*Extrait du document*
======
L’option Hamrouche revient avec force
L’ancien chef de gouvernement, qui rend un hommage à l’ANP, énonce les conditions qui permettent à l’État de demeurer crédible, sérieux et fiable pour ses partenaires et ses voisins. Tout un programme.
Longtemps souhaité par les uns, mais aussi longtemps exclu par bon nombre d’observateurs après de longues années de silence, l’ancien chef de gouvernement, Mouloud Hamrouche, vient de faire son come-back sur la scène politique.
L’«homme des réformes», dont on affuble encore son nom malgré le temps, qui s’est effacé pratiquement depuis sa dernière tentative de participer à l’élection présidentielle de 1999 avant de se retirer de la course avec les cinq autres candidats, est revenu, sans crier gare, par le biais d’une simple déclaration adressée, hier matin, aux médias. On a bonne souvenance aussi qu’avec Aït Ahmed et Mehri, il avait lancé, en 2007, une initiative de sortie de crise.
Aujourd’hui, intransigeant, sans fioriture aucune, il dresse un état des lieux, toute compromission exclue. N’anticipe-t-il d’ailleurs pas sur les nécessités qui doivent présider à la construction d’un véritable Etat de droit et de démocratie?
«Il est impératif, écrit-t-il, que l’État préserve tous les droits et garantisse l’exercice de toutes les libertés. Ceci est essentiel pour assurer la sécurité, renforcer les avancées, corriger les distorsions, et éliminer les failles.» M.Hamrouche pose également les conditions qui permettent à l’État de demeurer crédible, sérieux et fiable pour ses partenaires et ses voisins. Tout est dit.
La sortie de l’ancien chef de gouvernement, qui intervient dans un contexte tendu, est l’occasion de rendre hommage à l’Armée, aujourd’hui objet d’une folle polémique après les attaques du secrétaire général du FLN contre le DRS et son chef, le général Toufik. Il monte au créneau. Il se fait l’avocat d’une cause, à ses yeux, noble en rappelant que «la renaissance de notre identité algérienne et notre projet national ont été cristallisés, abrités et défendus, successivement, par l’Armée de libération nationale, puis, l’Armée nationale populaire». Pour lui, les conditions permettant à l’ANP d’assurer sa mission plus aisément et efficacement et aux institutions constitutionnelles d’assumer clairement leur rôle et fonction existent dans la République. Que veut-il?
======
*Consignes et exigences*
Pouvez-vous citer fidèlement l'article ci-dessus sur le retour de Mouloud Hamrouche, depuis « La sortie de » jusqu'à « République. Que veut-il? » inclus ?

*Éléments*
======
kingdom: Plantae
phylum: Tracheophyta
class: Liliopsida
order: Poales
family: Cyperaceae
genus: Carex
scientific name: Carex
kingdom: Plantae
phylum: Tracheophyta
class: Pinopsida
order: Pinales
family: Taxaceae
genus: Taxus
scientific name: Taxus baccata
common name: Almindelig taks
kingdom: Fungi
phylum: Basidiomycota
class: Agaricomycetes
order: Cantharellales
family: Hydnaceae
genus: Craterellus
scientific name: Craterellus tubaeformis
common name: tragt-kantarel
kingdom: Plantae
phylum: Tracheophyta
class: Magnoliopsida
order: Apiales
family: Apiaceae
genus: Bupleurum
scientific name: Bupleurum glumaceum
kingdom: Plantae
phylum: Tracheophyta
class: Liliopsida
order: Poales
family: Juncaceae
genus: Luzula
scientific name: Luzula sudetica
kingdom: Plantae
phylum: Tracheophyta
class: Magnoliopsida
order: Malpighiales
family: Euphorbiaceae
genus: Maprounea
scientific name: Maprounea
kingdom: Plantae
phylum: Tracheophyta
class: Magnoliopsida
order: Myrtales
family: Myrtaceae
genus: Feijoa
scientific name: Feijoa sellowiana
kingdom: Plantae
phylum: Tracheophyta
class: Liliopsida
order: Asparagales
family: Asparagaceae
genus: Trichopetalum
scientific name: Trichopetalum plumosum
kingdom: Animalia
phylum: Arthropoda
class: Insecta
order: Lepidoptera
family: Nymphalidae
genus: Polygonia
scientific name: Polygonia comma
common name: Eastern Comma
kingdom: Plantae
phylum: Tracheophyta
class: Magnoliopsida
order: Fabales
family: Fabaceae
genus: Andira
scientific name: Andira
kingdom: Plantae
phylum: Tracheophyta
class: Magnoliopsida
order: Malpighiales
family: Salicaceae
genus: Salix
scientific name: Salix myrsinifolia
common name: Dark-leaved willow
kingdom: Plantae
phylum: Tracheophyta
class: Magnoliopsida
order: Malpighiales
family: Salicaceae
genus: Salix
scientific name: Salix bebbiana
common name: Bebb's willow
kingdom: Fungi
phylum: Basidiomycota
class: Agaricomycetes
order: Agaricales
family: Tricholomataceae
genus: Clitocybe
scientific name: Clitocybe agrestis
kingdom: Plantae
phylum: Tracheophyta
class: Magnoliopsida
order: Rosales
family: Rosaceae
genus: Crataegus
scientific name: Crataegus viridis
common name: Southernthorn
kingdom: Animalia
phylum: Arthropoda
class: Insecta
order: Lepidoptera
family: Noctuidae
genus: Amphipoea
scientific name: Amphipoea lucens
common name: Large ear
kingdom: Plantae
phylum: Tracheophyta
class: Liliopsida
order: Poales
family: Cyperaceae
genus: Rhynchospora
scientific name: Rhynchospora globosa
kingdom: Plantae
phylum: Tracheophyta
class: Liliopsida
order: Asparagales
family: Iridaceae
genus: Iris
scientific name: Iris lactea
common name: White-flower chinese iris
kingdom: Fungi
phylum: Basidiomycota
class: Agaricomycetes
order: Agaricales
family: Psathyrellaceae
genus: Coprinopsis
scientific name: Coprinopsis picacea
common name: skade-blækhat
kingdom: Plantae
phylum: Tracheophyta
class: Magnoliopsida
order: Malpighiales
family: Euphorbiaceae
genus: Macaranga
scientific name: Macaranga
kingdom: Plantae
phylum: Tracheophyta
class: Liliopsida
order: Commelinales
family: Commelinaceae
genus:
======
*Réponse au problème*
La sortie de l’ancien chef de gouvernement, qui intervient dans un contexte tendu, est l’occasion de rendre hommage à l’Armée, aujourd’hui objet d’une folle polémique après les attaques du secrétaire général du FLN contre le DRS et son chef, le général Toufik. Il monte au créneau. Il se fait l’avocat d’une cause, à ses yeux, noble en rappelant que «la renaissance de notre identité algérienne et notre projet national ont été cristallisés, abrités et défendus, successivement, par l’Armée de libération nationale, puis, l’Armée nationale populaire». Pour lui, les conditions permettant à l’ANP d’assurer sa mission plus aisément et efficacement et aux institutions constitutionnelles d’assumer clairement leur rôle et fonction existent dans la République. Que veut-il?